You can run the following command to check the status of
ZenService
. When the foundational services upgrade is complete, this command will have a STATUS ofCompleted
. Do not proceed until the upgrade has completed.oc get zenservice -A -o custom-columns='KIND:.kind,NAME:.metadata.name,NAMESPACE:.metadata.namespace,VERSION:status.currentVersion,STATUS:.status.zenStatus,PROGRESS:.status.Progress,MESSAGE:.status.ProgressMessage'
Example output from a successful foundational services upgrade:
KIND NAME NAMESPACE VERSION STATUS PROGRESS MESSAGE ZenService iaf-zen-cpdservice cp4waiops 4.8.0 Completed 100% The Current Operation Is Completed
6. Scale down AIOpsEdge and AIOps orchestrator
-
Scale AIOpsEdge and AIOps orchestrator down to zero replicas.
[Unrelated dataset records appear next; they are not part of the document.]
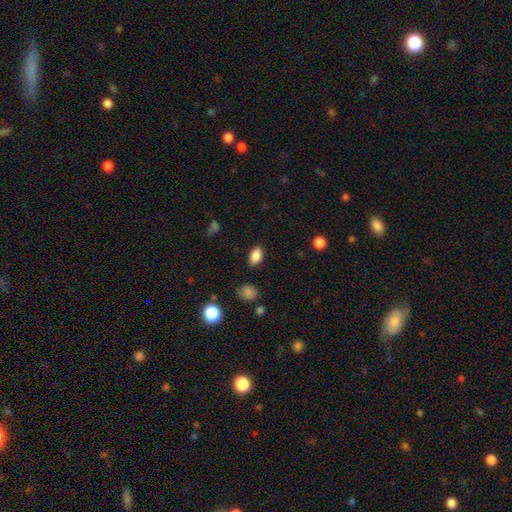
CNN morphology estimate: smooth-or-featured: smooth: 85% | star or artifact: 9% | featured or disk: 6%
  how-rounded: in between: 87% | round: 10% | cigar-shaped: 2%
  merging: none: 85% | minor disturbance: 11% | major disturbance: 3% | merger: 1%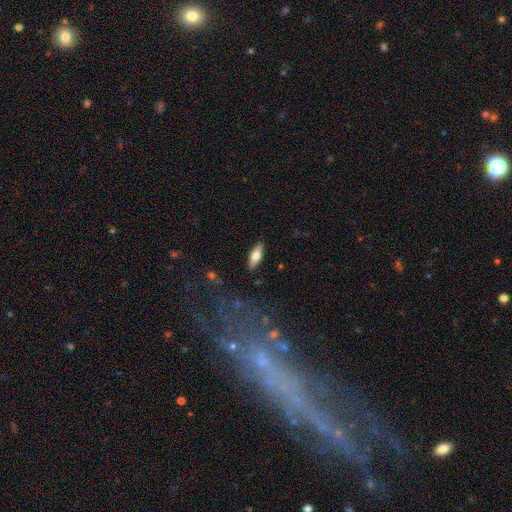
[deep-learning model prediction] Smooth or featured?
  - smooth: 62% *
  - featured or disk: 32%
  - star or artifact: 6%
How rounded?
  - in between: 59% *
  - cigar-shaped: 39%
  - round: 2%
Merging?
  - none: 88% *
  - minor disturbance: 9%
  - major disturbance: 2%
  - merger: 1%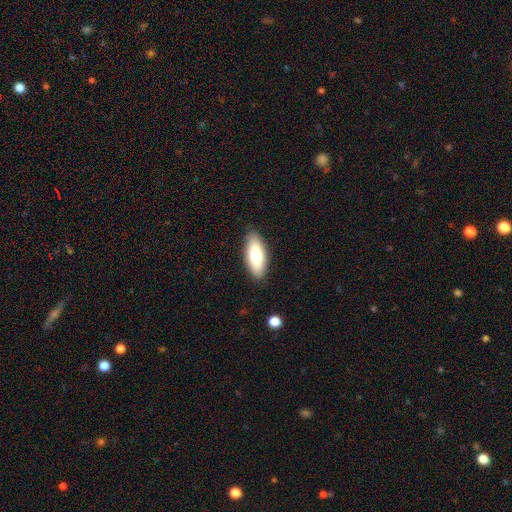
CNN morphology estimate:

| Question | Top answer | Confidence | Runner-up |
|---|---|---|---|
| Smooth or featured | smooth | 76% | featured or disk (18%) |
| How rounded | in between | 76% | cigar-shaped (22%) |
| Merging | none | 87% | minor disturbance (10%) |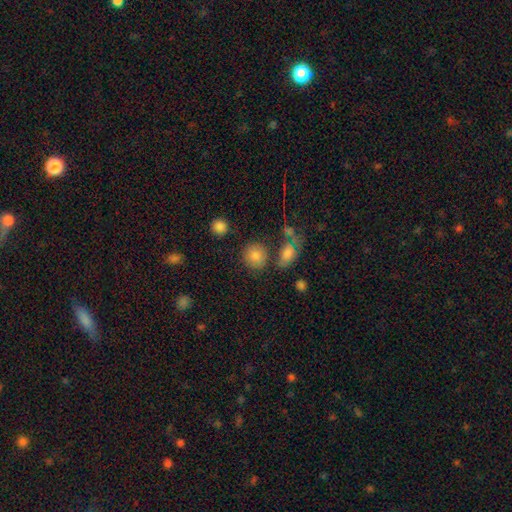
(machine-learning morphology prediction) A smooth galaxy with no disk features (81%) that is round (83%).

Vote fractions:
- Smooth or featured? smooth: 81% / star or artifact: 11% / featured or disk: 7%
- How rounded? round: 83% / in between: 16% / cigar-shaped: 1%
- Merging? none: 74% / minor disturbance: 11% / merger: 10% / major disturbance: 4%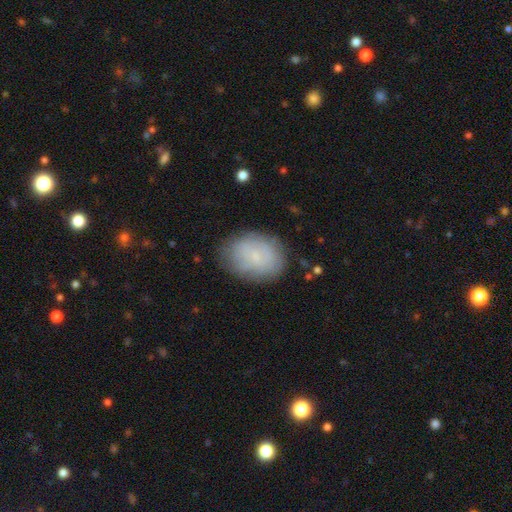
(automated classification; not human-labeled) Q: Smooth or featured?
A: smooth (65%); runner-up: featured or disk (27%)
Q: How rounded?
A: in between (67%); runner-up: round (32%)
Q: Merging?
A: none (76%); runner-up: minor disturbance (17%)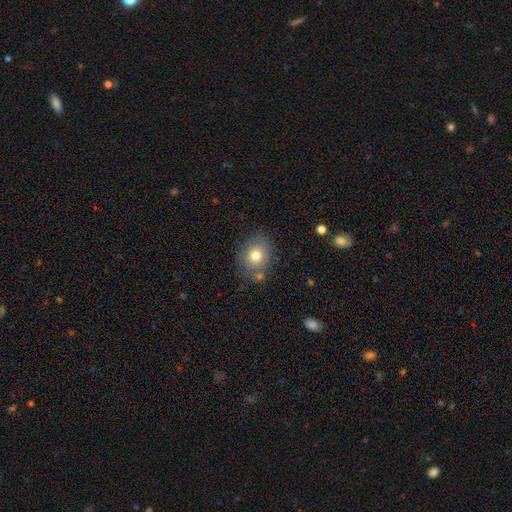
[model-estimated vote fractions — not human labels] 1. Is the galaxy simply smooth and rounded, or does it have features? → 76% smooth, 14% featured or disk, 10% star or artifact.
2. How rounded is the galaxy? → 60% round, 39% in between, 1% cigar-shaped.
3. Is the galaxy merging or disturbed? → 73% none, 15% minor disturbance, 8% merger, 4% major disturbance.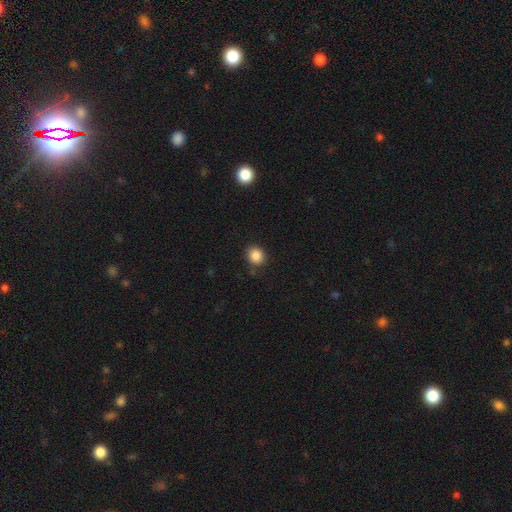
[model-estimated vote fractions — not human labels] A smooth galaxy with no disk features (86%) that is round (74%). Merging: none (87%).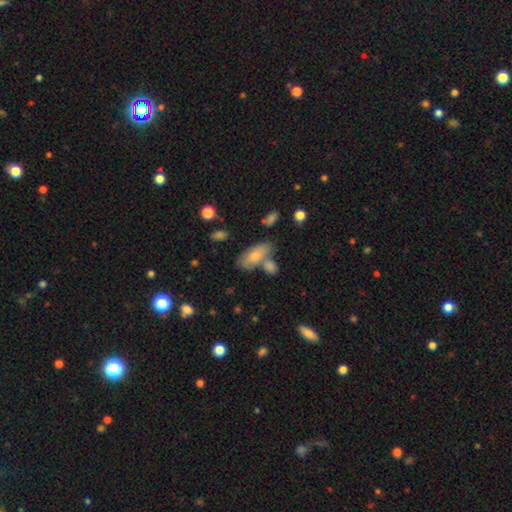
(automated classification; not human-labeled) smooth_or_featured: smooth (p=0.75) [alt: featured or disk p=0.18]
how_rounded: in between (p=0.85) [alt: cigar-shaped p=0.12]
merging: none (p=0.52) [alt: merger p=0.26]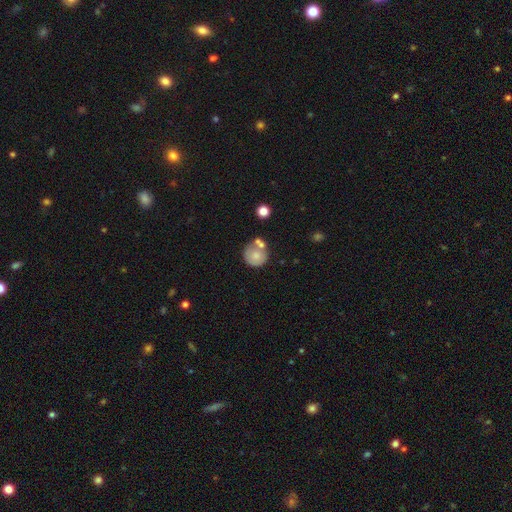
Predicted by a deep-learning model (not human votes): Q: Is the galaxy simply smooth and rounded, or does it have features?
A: smooth — 71%.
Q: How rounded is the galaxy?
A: round — 90%.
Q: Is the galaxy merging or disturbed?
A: none — 54%.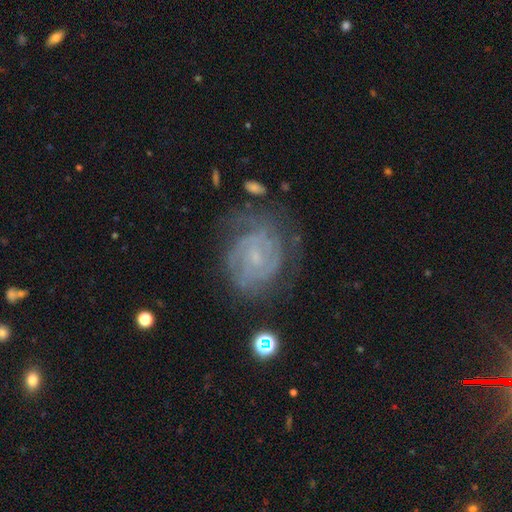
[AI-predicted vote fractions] Smooth or featured? Predicted: featured or disk (p=0.81). Edge-on disk? Predicted: no (p=0.98). Bar? Predicted: no (p=0.56). Spiral arms? Predicted: yes (p=0.94). Spiral winding? Predicted: tight (p=0.66). Spiral arm count? Predicted: 2 (p=0.36). Bulge size? Predicted: small (p=0.72). Merging? Predicted: none (p=0.66).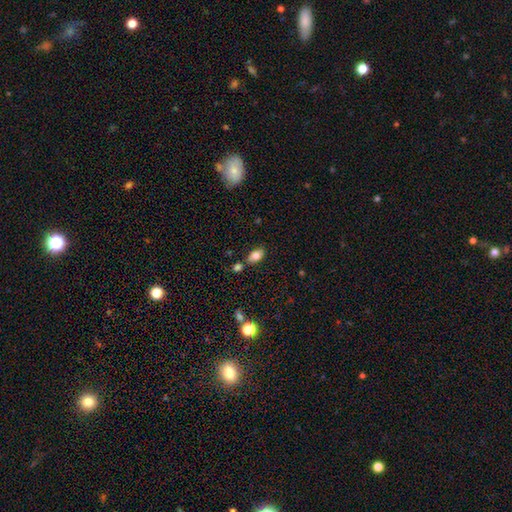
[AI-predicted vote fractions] Q: Smooth or featured?
A: smooth (80%); runner-up: featured or disk (12%)
Q: How rounded?
A: in between (89%); runner-up: round (7%)
Q: Merging?
A: none (72%); runner-up: minor disturbance (13%)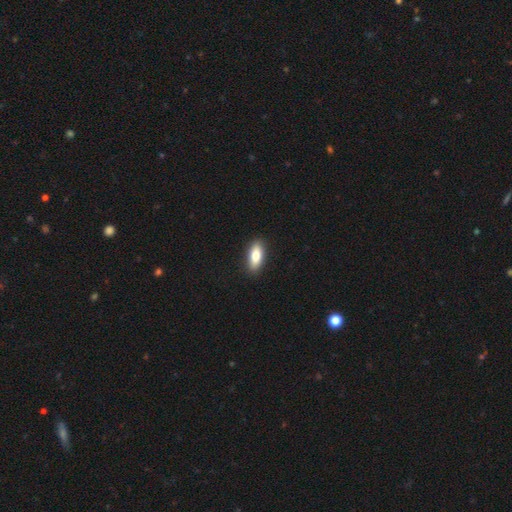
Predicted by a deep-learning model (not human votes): Overall: smooth (78%). How rounded: in between (80%). Merging: none (90%).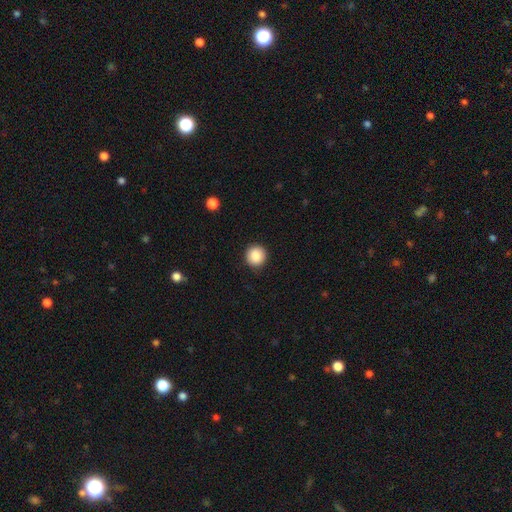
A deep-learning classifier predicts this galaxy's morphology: Q: Smooth or featured?
A: smooth (89%); runner-up: star or artifact (8%)
Q: How rounded?
A: round (95%); runner-up: in between (4%)
Q: Merging?
A: none (92%); runner-up: minor disturbance (6%)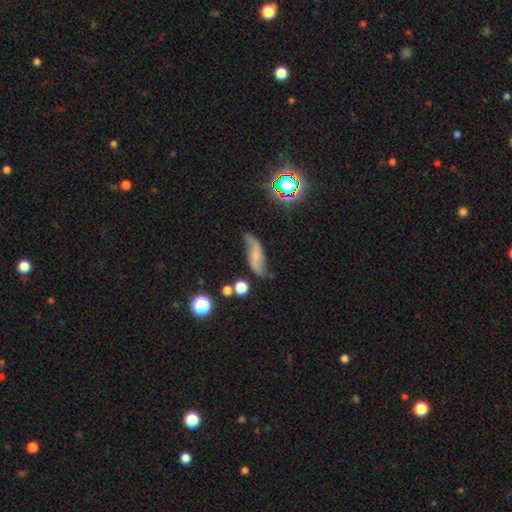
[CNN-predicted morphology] Smooth or featured? featured or disk (59%)
Edge-on disk? no (86%)
Bar? no (52%)
Spiral arms? yes (89%)
Bulge size? small (56%)
Merging? none (60%)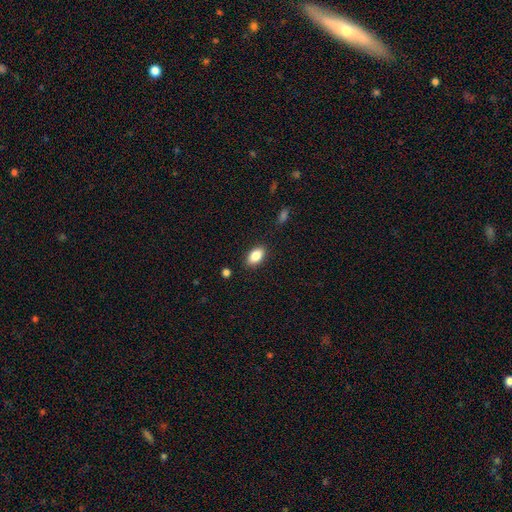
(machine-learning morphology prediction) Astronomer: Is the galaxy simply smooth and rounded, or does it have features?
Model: smooth — 86%.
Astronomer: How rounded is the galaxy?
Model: in between — 91%.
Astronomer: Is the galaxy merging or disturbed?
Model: none — 87%.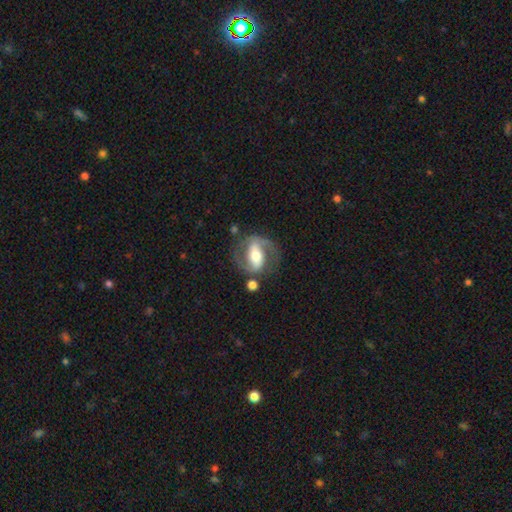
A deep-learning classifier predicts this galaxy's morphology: Smooth or featured? Predicted: featured or disk (p=0.81). Edge-on disk? Predicted: no (p=0.95). Bar? Predicted: strong (p=0.54). Spiral arms? Predicted: yes (p=0.89). Spiral winding? Predicted: medium (p=0.54). Spiral arm count? Predicted: 2 (p=0.89). Bulge size? Predicted: moderate (p=0.65). Merging? Predicted: none (p=0.72).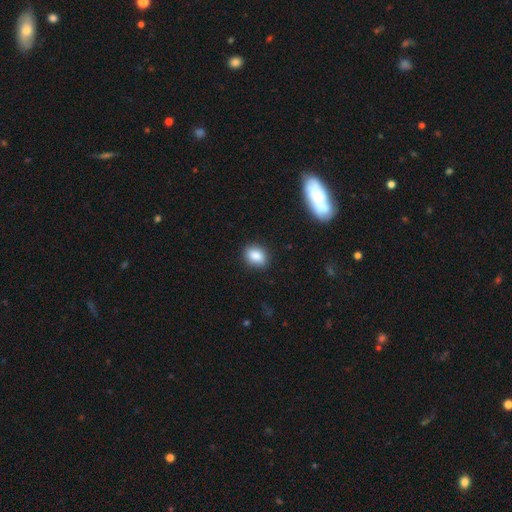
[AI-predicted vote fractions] smooth 85%, star or artifact 9%, featured or disk 7%. Down the decision tree: how rounded — in between (64%); merging — none (86%).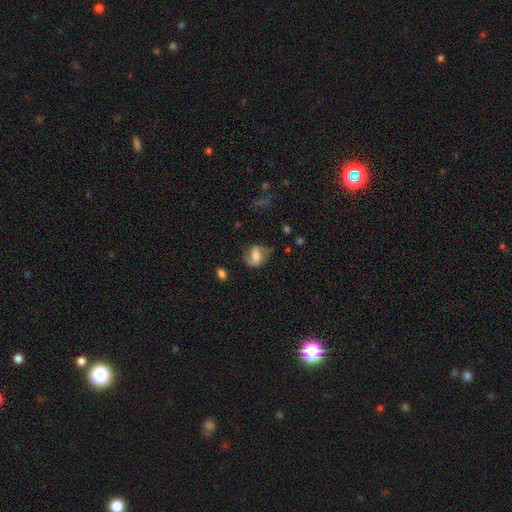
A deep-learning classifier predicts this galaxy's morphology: The model was most divided on "smooth or featured": featured or disk: 50%, smooth: 42%, star or artifact: 8%. More confident: merging — none (57%).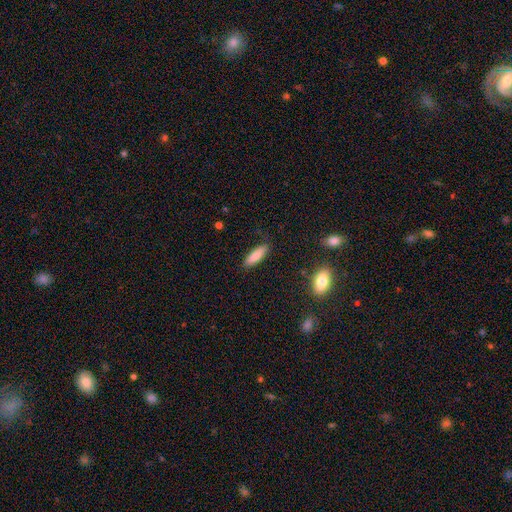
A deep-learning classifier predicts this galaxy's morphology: smooth_or_featured: smooth (p=0.82) [alt: featured or disk p=0.12]
how_rounded: cigar-shaped (p=0.51) [alt: in between p=0.47]
merging: none (p=0.85) [alt: minor disturbance p=0.11]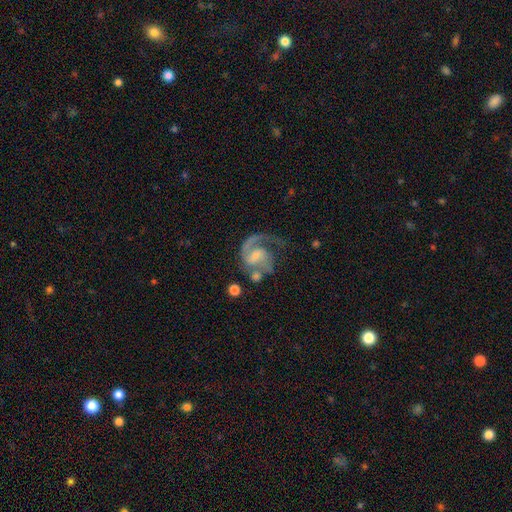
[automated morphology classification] smooth_or_featured: featured or disk (p=0.83) [alt: smooth p=0.11]
disk_edge_on: no (p=0.98) [alt: yes p=0.02]
bar: weak (p=0.51) [alt: no p=0.29]
has_spiral_arms: yes (p=0.95) [alt: no p=0.05]
spiral_winding: medium (p=0.52) [alt: loose p=0.29]
spiral_arm_count: 2 (p=0.52) [alt: 1 p=0.41]
bulge_size: small (p=0.39) [alt: moderate p=0.28]
merging: none (p=0.43) [alt: major disturbance p=0.27]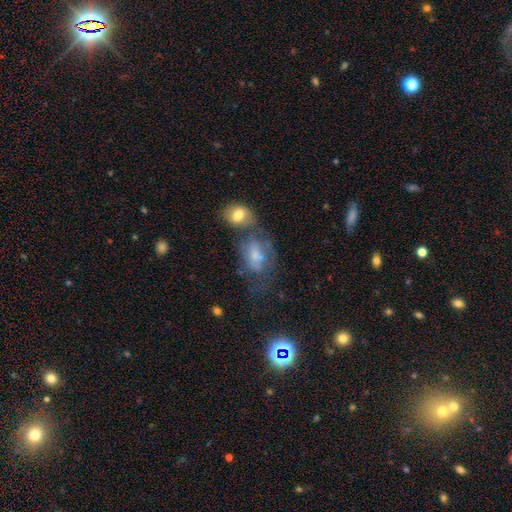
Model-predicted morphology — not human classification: A smooth galaxy with no disk features (61%) that is in between round and cigar-shaped (77%). Merging: merger (38%).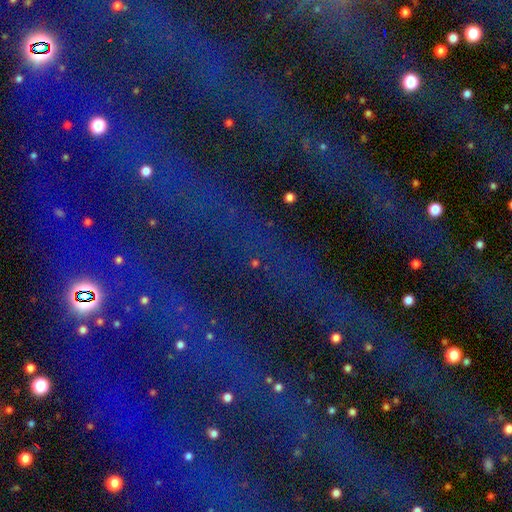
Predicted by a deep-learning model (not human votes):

Run the following commands:
oc scale deployment aiopsedge-operator-controller-manager -n <namespace> --replicas=0 oc scale deployment ibm-aiops-orchestrator-controller-manager -n <namespace> --replicas=0
Where
<namespace>
is the namespace (project) that your IBM Cloud Pak for Watson AIOps installation is deployed in. -
Wait for the AIOpsEdge operator and AIOps orchestrator pods to terminate.
Do not proceed until the following command does not return any pods.
oc get pod -n <namespace> | egrep "aiopsedge-operator-controller-manager|ibm-aiops-orchestrator-controller-manager"
Where
<namespace>
is the namespace (project) that your IBM Cloud Pak for Watson AIOps installation is deployed in.
7. Create a network policy for log anomaly detection
If you plan to use log anomaly for new or existing log connections, run the following commands. Replace the AIOPS_NAMESPACE
value with the name of the project in which Cloud Pak for Watson AIOps is installed.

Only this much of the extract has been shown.